Сейчас — до какого-то времени все в ней противилось, может быть, именно этому.
Труднейшая вещь — вспомнить, как хиреет, гибнет в тебе идея, которая была самим существованием твоей жизни. Столкнувшись с тем, что не укладывается в нее, ты бросаешься в наступление: завоевывать, сделать своим или уничтожить! И вот наступление захлебнулось, идея погибла. Погибла, не заметив смерти, ибо это не смерть, а инобытие.
Да, действительно, пройти, физически пройти вселенную у человечества попросту не хватит времени, ни у кого не хватит — дело даже не в соизмерности, а просто в том, что нельзя объять необъятное. Но необъятное — объятно изнутри. Сердцевина у этого безмерного шара, так сказать, одна. И сердцевина — всюду. Человеку нужно узнать главное, а оно всюду. Нужно суметь проникнуть, постичь.
Знать сейчас, не откладывая ни на какие будущие жизни, будущие поколения, что такое мир, что такое вселенная — это и пугало, и манило. Легче отдавать жизнь уповая на очень далекое будущее. А то вдруг обретенное окажется не столь прекрасно?.. И все-таки, неужели она трусит? А ведь так боялась умереть, не узнав, не угадав… Перед ней словно открылся проход в вожделенную страну, а она боялась ступить на эту землю.

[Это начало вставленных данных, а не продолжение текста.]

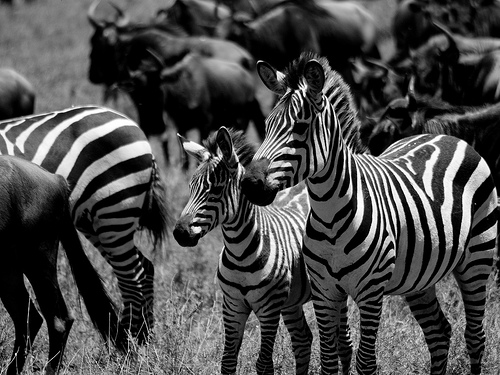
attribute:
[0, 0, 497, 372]
grass — dried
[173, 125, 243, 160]
ears — long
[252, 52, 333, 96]
ears — long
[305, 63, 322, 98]
ear — alert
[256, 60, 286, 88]
ear — alert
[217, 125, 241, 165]
ear — alert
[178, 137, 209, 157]
ear — alert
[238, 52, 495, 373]
zebra — black, white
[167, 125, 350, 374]
zebra — colt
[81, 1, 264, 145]
water buffalo — large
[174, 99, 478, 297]
zebra — baby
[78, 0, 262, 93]
wildebeest — brown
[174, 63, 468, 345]
zebra — black, white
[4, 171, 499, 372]
grass — dry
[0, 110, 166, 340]
zebra — white, black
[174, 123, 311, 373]
zebra — white, black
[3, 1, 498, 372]
animals — bunch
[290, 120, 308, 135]
eye — black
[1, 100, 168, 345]
stripes — black, white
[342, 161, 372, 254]
stripe — black, white 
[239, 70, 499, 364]
zebra — white, black, adult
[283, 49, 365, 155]
hair — tall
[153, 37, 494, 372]
zebras — baby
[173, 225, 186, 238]
tip — black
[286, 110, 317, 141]
eye — black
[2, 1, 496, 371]
field — grass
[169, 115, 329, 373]
zebra — black, white, baby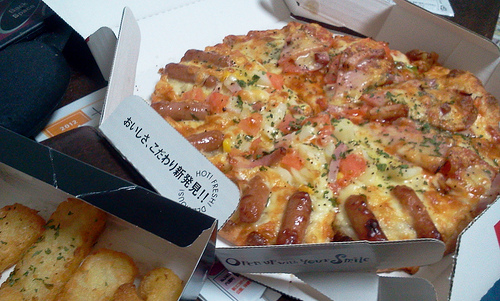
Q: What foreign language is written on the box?
A: Japanese.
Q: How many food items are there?
A: Two.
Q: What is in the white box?
A: A pizza.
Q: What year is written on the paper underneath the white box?
A: 2012.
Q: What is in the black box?
A: Garlic breadsticks.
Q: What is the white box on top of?
A: A newspaper.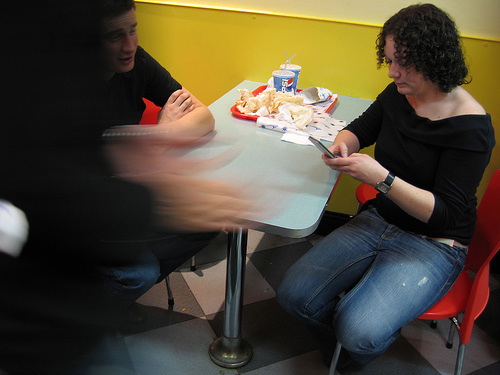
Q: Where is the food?
A: On the tray.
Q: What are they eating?
A: Tacos.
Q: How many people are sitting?
A: Two.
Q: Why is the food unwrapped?
A: It has been eaten.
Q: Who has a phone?
A: The woman sitting.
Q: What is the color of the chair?
A: Red.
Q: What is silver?
A: The table leg.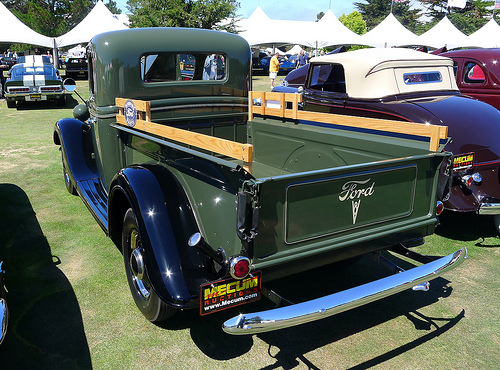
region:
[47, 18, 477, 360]
A green truck is parked on some grass.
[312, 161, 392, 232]
A green truck has the label " Ford " on it.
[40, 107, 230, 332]
Part of a truck is painted blue.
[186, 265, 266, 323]
A truck has a multicolored tag on the back of it.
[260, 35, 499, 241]
A purple and white car is parked.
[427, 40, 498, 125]
A red vehicle is parked.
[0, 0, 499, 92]
Seven tents are in the background.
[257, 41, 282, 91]
A man is standing on some ground.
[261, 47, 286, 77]
A man is wearing a yellow shirt.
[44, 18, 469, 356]
Truck is green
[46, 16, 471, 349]
Truck is old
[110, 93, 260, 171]
Rail of truck on left side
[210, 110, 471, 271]
Truck brand is Ford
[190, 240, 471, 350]
Back bumper is metal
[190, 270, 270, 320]
Plate tag of truck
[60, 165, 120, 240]
Step of drive car is blue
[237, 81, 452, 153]
Wood rail of truck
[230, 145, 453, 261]
Back door of truck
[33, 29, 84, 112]
Mirror of driver site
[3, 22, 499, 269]
Small collection of classic cars.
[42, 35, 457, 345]
Green antique pickup truck.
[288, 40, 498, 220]
Maroon antique coupe.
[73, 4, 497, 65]
White rain shelters.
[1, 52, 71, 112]
Classic american muscle car.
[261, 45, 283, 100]
Man in yellow shirt.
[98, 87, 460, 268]
Metal pickup truck bed with wooden sides.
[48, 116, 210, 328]
Classic american wheel covers.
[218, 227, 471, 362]
Antique chrome rear bumper.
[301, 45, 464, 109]
Canvas top on a classic car.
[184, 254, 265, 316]
"Mecum" license plates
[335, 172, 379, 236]
Ford icon on the green truck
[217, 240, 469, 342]
A shiny chromed rear bumper support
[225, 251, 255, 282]
A round red left taillight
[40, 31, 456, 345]
A green classic truck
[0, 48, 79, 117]
An old stripped muscle car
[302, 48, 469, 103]
A convertible white top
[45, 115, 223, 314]
Black shiny side of the truck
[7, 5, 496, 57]
White-tipped tent coverings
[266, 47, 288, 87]
Man with yellow shirt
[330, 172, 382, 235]
Ford written in white on car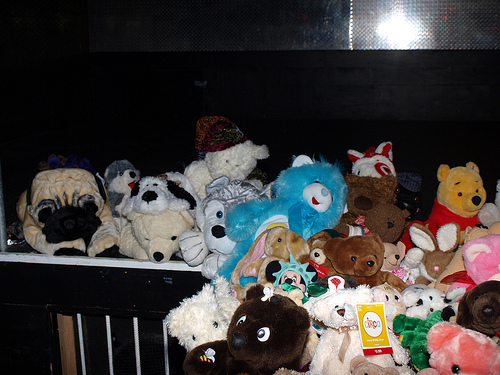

От книг, которые она читала, волнуясь до жара и испарины, она возвращалась к своей поэме, думая, как перекроить ее, как сделать правильной. Можно было приделать к поэме вторую равноценную часть, в которой бы люди, пройдя вселенную, возвращались к разговору с Богом, выкладывая добытое знание — диалектический материализм. Ксения пробовала и так, и этак — но не ладилось и, беся Ксению, казалось слабее скорбных монологов Бога. Странное дело: логически поэма вполне могла быть дополнена и исправлена второй частью. Но по интонации, по ощущению — части не складывались. Сама фигура Бога была теперь лишней. Можно было бы вообще переделать все с начала до конца и выйти, тем самым, на магистральный проспект литературы. Ну, если не магистральный, то хотя бы на параллельный магистральному: Бог — честолюбец, тиран, отгородивший людей от знания.
Она даже попробовала. Но быстро почувствовала скуку и фальшь.
Что ж, если поэма оказалась ложной и не поддавалась исправлению, Ксения готова была ее сжечь, как сжигали христиане языческие рукописи, как жег Гоголь последнюю часть «Мертвых душ». Прежняя ее душа в самом деле была мертва. И все-таки Ксения не решилась сжечь поэму, хотя мысль о ней, лежащей на дне чемодана, мешала, как застрявшее в зубах мясо.
Впрочем, не это сейчас было главным. Главным был один вопрос, одна недоговоренность, одна невыясненность — нечто, возвращавшее Ксению к пафосу поиска, но поиска теперь уже отнюдь не безнадежного. Были не только изменены пропорции сомнения и надежды — не было больше места отчаянью. Надежда стала почти уверенной, она стала деятельницей и разведчицей. Да, заключалось в диалектике нечто, еще не решенное, повернутое взглядом в большую вселенную. Потому что все остальное было едино для большого и малого, для посюстороннего и потустороннего, это же представлялось детищем Земли, и не ясно было, случаен этот драгоценный ребенок или же он суть всего сущего.